Gelecekte ulaşım talebinin gelir ve ticaret büyümesine paralel
olarak artması bekleniyor.
Otomotiv sanayindeki küresel gelişmelere ayak uydurmak ve
gelişmelerin paralelinde uluslararası pazarı korumak ve hatta mevcut olan payı
artırmak için araştırma ve geliştirme önem kazanıyor.
Ülkemizin yenilenebilir enerji kaynaklarına sahip olması
alternatif yakıtlı araçların geliştirilip yaygınlaşmasında önemli bir teşvik
unsuru olmasını sağlıyor…
Büyüyen mobilize ihtiyaçları ve çevresel koruma arasında artan bir
şekilde denge zorluğu bulunuyor.
Bu zorluğu aşmak ise bütün ulaşım modlarında daha fazla etkinlik,
güvenlik ve çevresel performansın geliştirilmesini gerektiriyor.
Avrupa Birliği 2020 yılı itibariyle Avrupa yasasına uyumlu, uluslararası otomotiv
sanayi için, karbon dioksit emisyonunun azaltılması amacıyla önde gelen ihtiyaçlardan
biri olarak yeni nesil elektrikli araç sürümünün gelişmesi ve yaygınlaşması
öngörüyor.
Taşımacılığı sürdürülebilir yapıya kavuşturmak amacıyla Avrupa 'Yeşil Taşımacılık' paketi hazırlamış.
Bu doğrultuda çevresel zarar ve trafik sıkışıklığı kademeli olarak
azaltılacak, taşımacılığın verimliliğini artırmak ve netice olarak bir bütün
olarak ekonomiyi güçlendirmek hedefleniyor.
Avrupa Birliğinin sürdürülebilir ve akıllı taşımacılık konusundaki
kapsamlı stratejisi 2050 yılına kadar emisyonlarda %90’lık bir düşüşü başarmak hedefleniyor.
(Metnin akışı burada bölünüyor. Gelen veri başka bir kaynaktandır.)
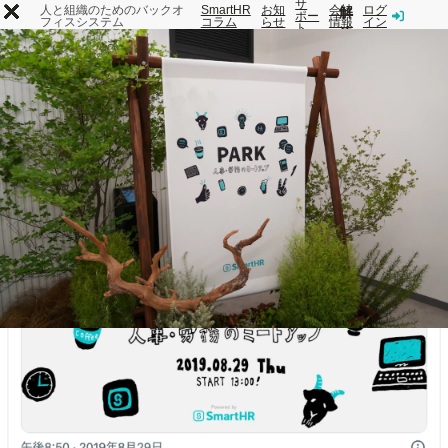
サ
人と組織のためのバックオ
SmartHR
お知
会社
ログ
解
ポー
フィスシステム
コラム
らせ
情報
イン
ト
決
SmartHR
機
事
す
料
とは
能
例
る
金
課
題
トップ
SmartHRコラム
ユーザーコミュニティ 記事一覧
人事・労務のミー
公
開
日：
2019/10/08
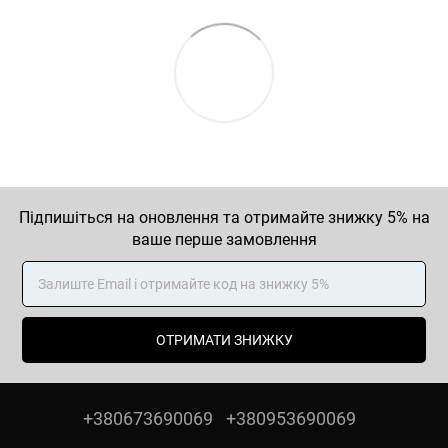
Підпишіться на оновлення та отримайте знижку 5% на
ваше перше замовлення
ОТРИМАТИ ЗНИЖКУ
+380673690069
+380953690069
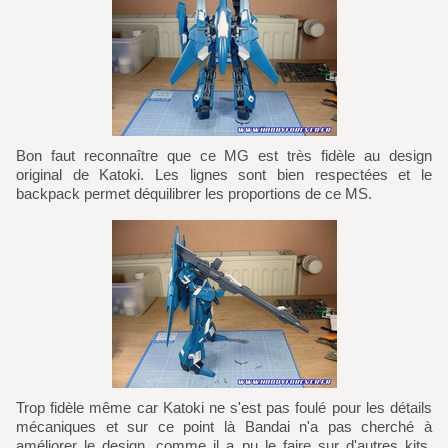
Bon faut reconnaître que ce MG est très fidèle au design
original de Katoki. Les lignes sont bien respectées et le
backpack permet déquilibrer les proportions de ce MS.
Trop fidèle même car Katoki ne s'est pas foulé pour les détails
mécaniques et sur ce point là Bandai n'a pas cherché à
améliorer le design, comme il a pu le faire sur d'autres kits.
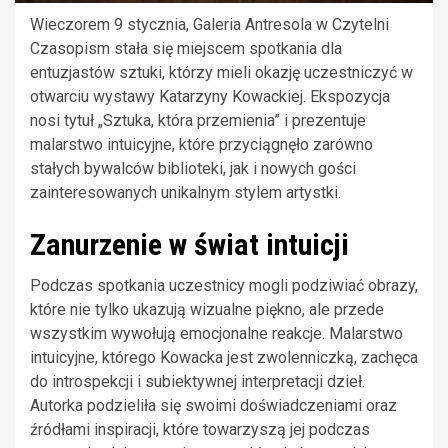
Wieczorem 9 stycznia, Galeria Antresola w Czytelni
Czasopism stała się miejscem spotkania dla
entuzjastów sztuki, którzy mieli okazję uczestniczyć w
otwarciu wystawy Katarzyny Kowackiej. Ekspozycja
nosi tytuł „Sztuka, która przemienia” i prezentuje
malarstwo intuicyjne, które przyciągnęło zarówno
stałych bywalców biblioteki, jak i nowych gości
zainteresowanych unikalnym stylem artystki.
Zanurzenie w świat intuicji
Podczas spotkania uczestnicy mogli podziwiać obrazy,
które nie tylko ukazują wizualne piękno, ale przede
wszystkim wywołują emocjonalne reakcje. Malarstwo
intuicyjne, którego Kowacka jest zwolenniczką, zachęca
do introspekcji i subiektywnej interpretacji dzieł.
Autorka podzieliła się swoimi doświadczeniami oraz
źródłami inspiracji, które towarzyszą jej podczas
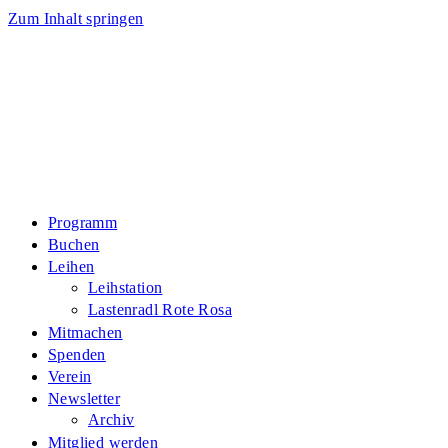
Zum Inhalt springen
Programm
Buchen
Leihen
Leihstation
Lastenradl Rote Rosa
Mitmachen
Spenden
Verein
Newsletter
Archiv
Mitglied werden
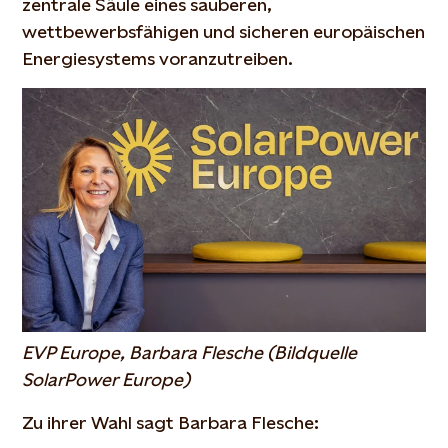
zentrale Säule eines sauberen,
wettbewerbsfähigen und sicheren europäischen
Energiesystems voranzutreiben.
EVP Europe, Barbara Flesche (Bildquelle
SolarPower Europe)
Zu ihrer Wahl sagt Barbara Flesche:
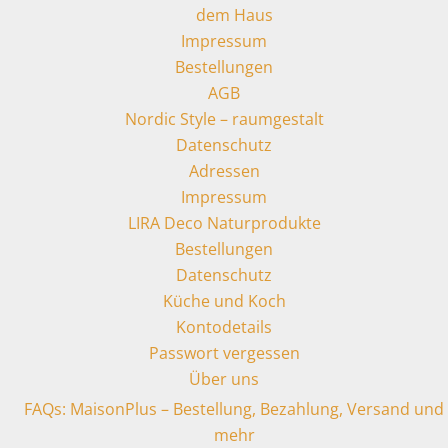
dem Haus
Impressum
Bestellungen
AGB
Nordic Style – raumgestalt
Datenschutz
Adressen
Impressum
LIRA Deco Naturprodukte
Bestellungen
Datenschutz
Küche und Koch
Kontodetails
Passwort vergessen
Über uns
FAQs: MaisonPlus – Bestellung, Bezahlung, Versand und
mehr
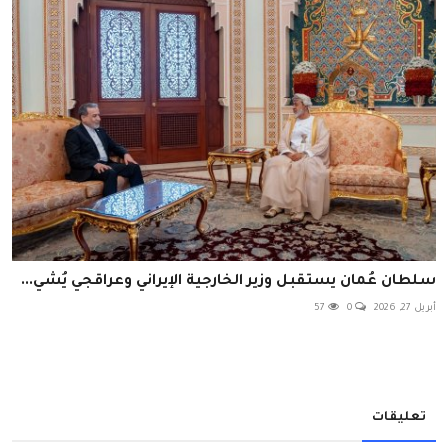
سلطان عُمان يستقبل وزير الخارجية الإيراني وعراقجي يُشي...
أبريل 27, 2026
0
57
تعليقات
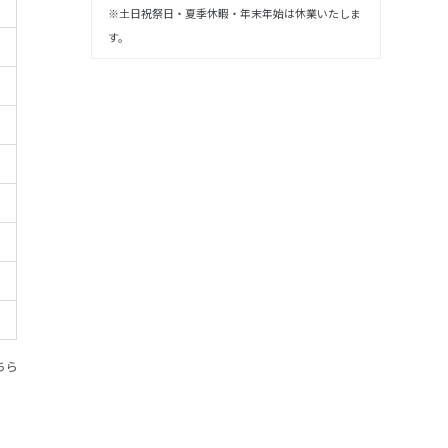
※土日祝祭日・夏季休暇・年末年始は休業いたしま
す。
ちら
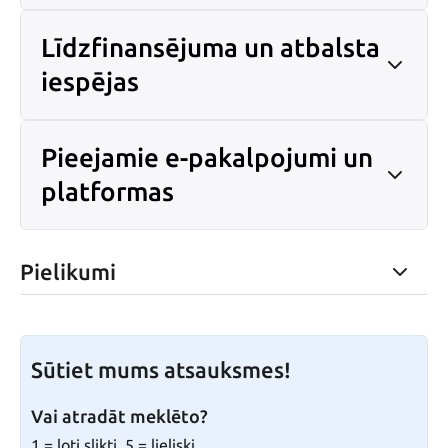
Līdzfinansējuma un atbalsta
iespējas
Pieejamie e-pakalpojumi un
platformas
Pielikumi
Sūtiet mums atsauksmes!
Vai atradāt meklēto?
1 = ļoti slikti, 5 = lieliski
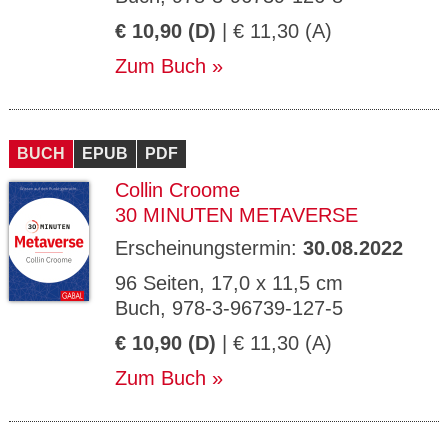
€ 10,90 (D)
| € 11,30 (A)
Zum Buch
BUCH
EPUB
PDF
Collin Croome
30 MINUTEN METAVERSE
Erscheinungstermin:
30.08.2022
96 Seiten, 17,0 x 11,5 cm
Buch, 978-3-96739-127-5
€ 10,90 (D)
| € 11,30 (A)
Zum Buch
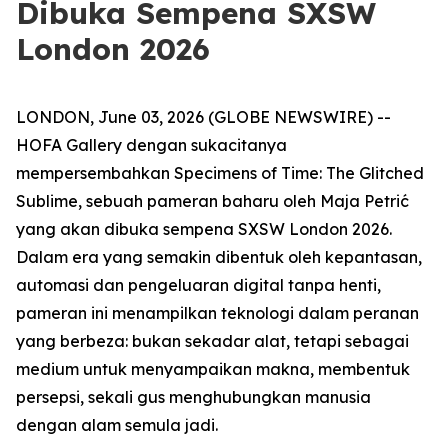
Dibuka Sempena SXSW
London 2026
LONDON, June 03, 2026 (GLOBE NEWSWIRE) --
HOFA Gallery dengan sukacitanya
mempersembahkan
Specimens of Time: The Glitched
Sublime
, sebuah pameran baharu oleh Maja Petrić
yang akan dibuka sempena SXSW London 2026.
Dalam era yang semakin dibentuk oleh kepantasan,
automasi dan pengeluaran digital tanpa henti,
pameran ini menampilkan teknologi dalam peranan
yang berbeza: bukan sekadar alat, tetapi sebagai
medium untuk menyampaikan makna, membentuk
persepsi, sekali gus menghubungkan manusia
dengan alam semula jadi.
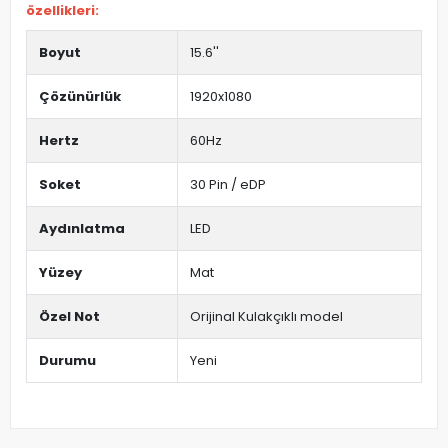
özellikleri:
Boyut
15.6''
Çözünürlük
1920x1080
Hertz
60Hz
Soket
30 Pin / eDP
Aydınlatma
LED
Yüzey
Mat
Özel Not
Orijinal Kulakçıklı model
Durumu
Yeni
Ulaşımın Avrupa Yeşil Anlaşmasına katkısını rehberlik edecek dört
prensip ise şöyle ifade ediliyor:
1. Ulaşım sistemini bir bütün
olarak daha çok sürdürülebilir yapmak;
2. AB vatandaşlarına ve
işletmelerine sürdürülebilir çözümleri mevcut kılmak;
3. Bütün ulaşım modlarında kirletici ödemeler prensibine saygı duymak;
4. Herkes için ulaşıma bağlantıyı ve erişimi teşvik etmek.
Otomotiv sektörü için çevre kirlenmesine olan olumsuz etkilerini azaltmanın bir başka yolu ise biyoyakıt üretiminin son yıllarda artan bir şekilde devamının sağlanması.
Ancak bu arada bioyakıt üretiminin öne çıkan zararları ise gıda
esaslı olması nedeniyle gıda fiyatlarını yükselteceği ve arazi kullanım
değişimine yol acacğı endişesini gündeme getiriyor.
Bu nedenle bu olumsuz duruma mani olmak için bioyakıt üretiminde
ikinci nesil biyoyakıt olan, gıda esaslı olmayan kaynaklar üzerinde duruluyor.
Bunlar bitkisel atık ve saman, anız ve benzeri bitkisel kaynaklar
şeklinde sıralanıyor.
Bitkisel atıklar bu hususta kayda değer bir potansiyel oluşturuyor.